For me, it’s been about time, for some time! And I have talked to many of you, and many others about it. In both agreement and disagreement. I have talked to parents who have been wary to return to church until their young children have been safely vaccinated. Of course, I have talked to others who may not even vaccinate their children when vaccinations do become possible for them. Then, there are many older people who have been safely vaccinated for some time! Thank you! We all know that covid cases have subsided because of those vaccinations! I have understood most of those perspectives.

Further, I have talked to our own bishop, and to other bishops, about receiving the consecrated wine, the blood of Christ, from a common cup. They all know I have been in favor of resuming that practice for some time. Some have said that we should wait for the CDC to say it is safe to do so. My response has been that I doubt that will happen! The CDC, and almost any health expert, will always be wary of saying it is healthy to drink from a cup that someone else has just drunk from! There has rarely, if ever, been a statement from any health professional that the common cup meets all pure health protocols!

Instead, for centuries, the Christian Church – and the sacramental churches in particular—have risked drinking from the common cup, as a sign of unity with our crucified Lord, and as a sign of unity with each other.
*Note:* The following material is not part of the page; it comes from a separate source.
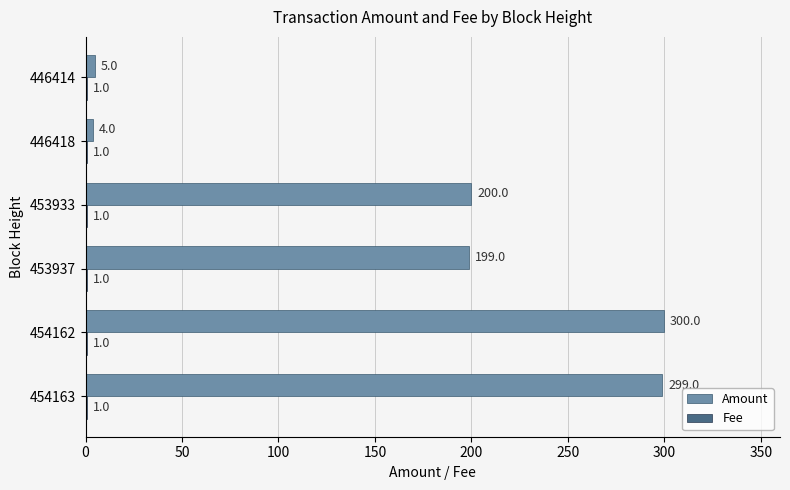

Is it true that Amount equals 75 at 453933?

False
Every generation or so, often during times of public health uncertainty, people have refrained from drinking from the common cup; and they have asked many a parish priest, “Is it healthy?” The faithful priest, over centuries, has gently replied that he or she cannot prove the health of the practice, but that the practice of drinking from a common cup is overwhelmingly powerful and does not seem to have caused injury. Thus, the holy practice has endured, following the commandment of the Lord, “Drink this, all of you” (Matthew 26:27-28).
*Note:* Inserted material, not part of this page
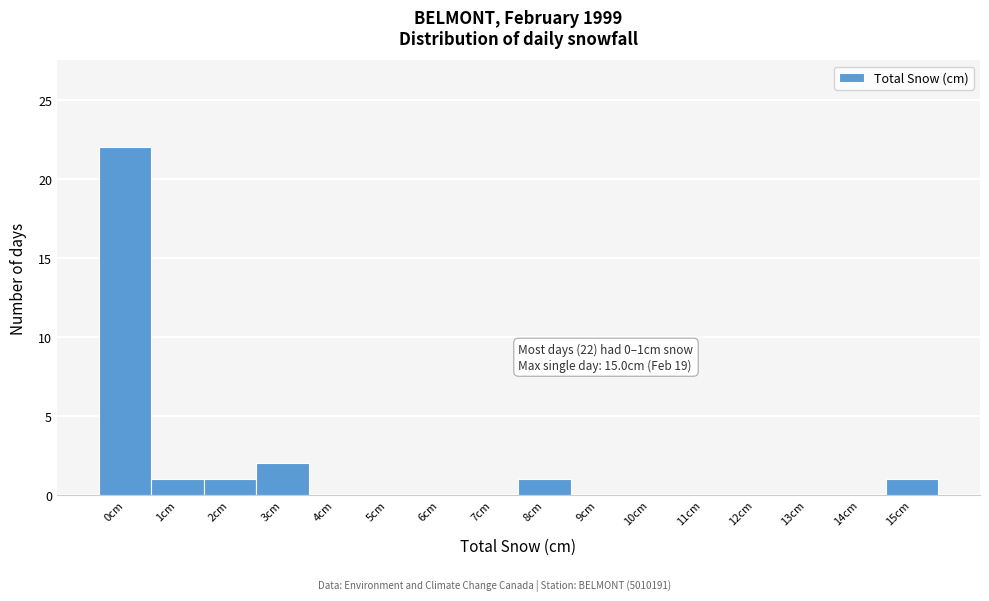

Reading left to right, transcribe all the data shown in this chart.

0cm=22	1cm=1	2cm=1	3cm=2	4cm=0	5cm=0	6cm=0	7cm=0	8cm=1	9cm=0	10cm=0	11cm=0	12cm=0	13cm=0	14cm=0	15cm=1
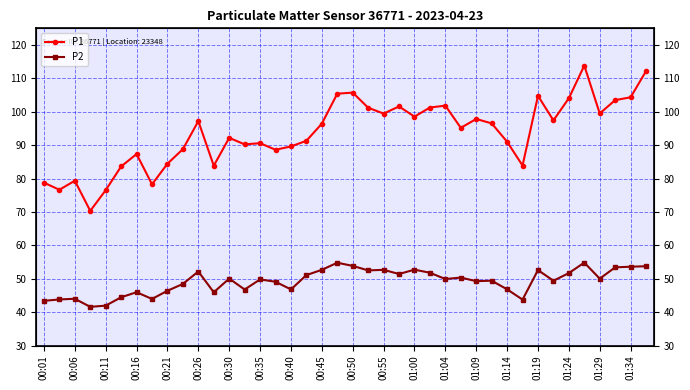

At 37, list the series in order from largest to smallest.

P1, P2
Unfortunately, there were years during the time of medieval cathedrals when the powers-that-be prohibited laypeople from receiving wine from the common cup, because –they intimated— laypeople did not know how to receive it safely. That practice revealed a clericalism of the worst sort. Here at the Cathedral of St. Philip, a modern cathedral, we are different; we do well to trust each other! Laypeople and clergy people!

It's about time. It’s about time to resume the risks that most of us were accustomed to risking two years ago. Two years ago, there was always some safety risk in participating in common worship; there always has been. Just as there is risk in riding in an automobile or in an airplane. We cannot be guaranteed, anywhere, that we will be completely safe and healthy. It is foolish absolutism to think that we can be guaranteed complete safety in our world. And those who demand that our institutions and leaders and followers provide absolute purity sound much like the followers of Leviticus purity law! (I mentioned around six months ago, that reading the ongoing and changing covid protocols was much like reading the purity laws in the Book of Leviticus!)

It’s about time. Watch these pages. We are making transitions gradually these days, and this article is not yet the announcement. But it’s almost time. For a while, and maybe for some time, there will be those who desire to wear masks. That will be fine, just as it always has. For a while, and maybe for some time, there will be those who do not want to drink from a common cup. And that will be fine, just as it always has. Each of us will have our own choice, our own freedom, and our own responsibility not to expose others to disease. We can do that.

It’s almost time. But I sure do look forward to the time. I look forward to the time when we are free – when we are free to worship and eat and drink and breathe together, and when we are free to take risks together, each in our own time. “Let my people go,” declared Moses; and Paul developed that cry, “For freedom Christ has set us free.”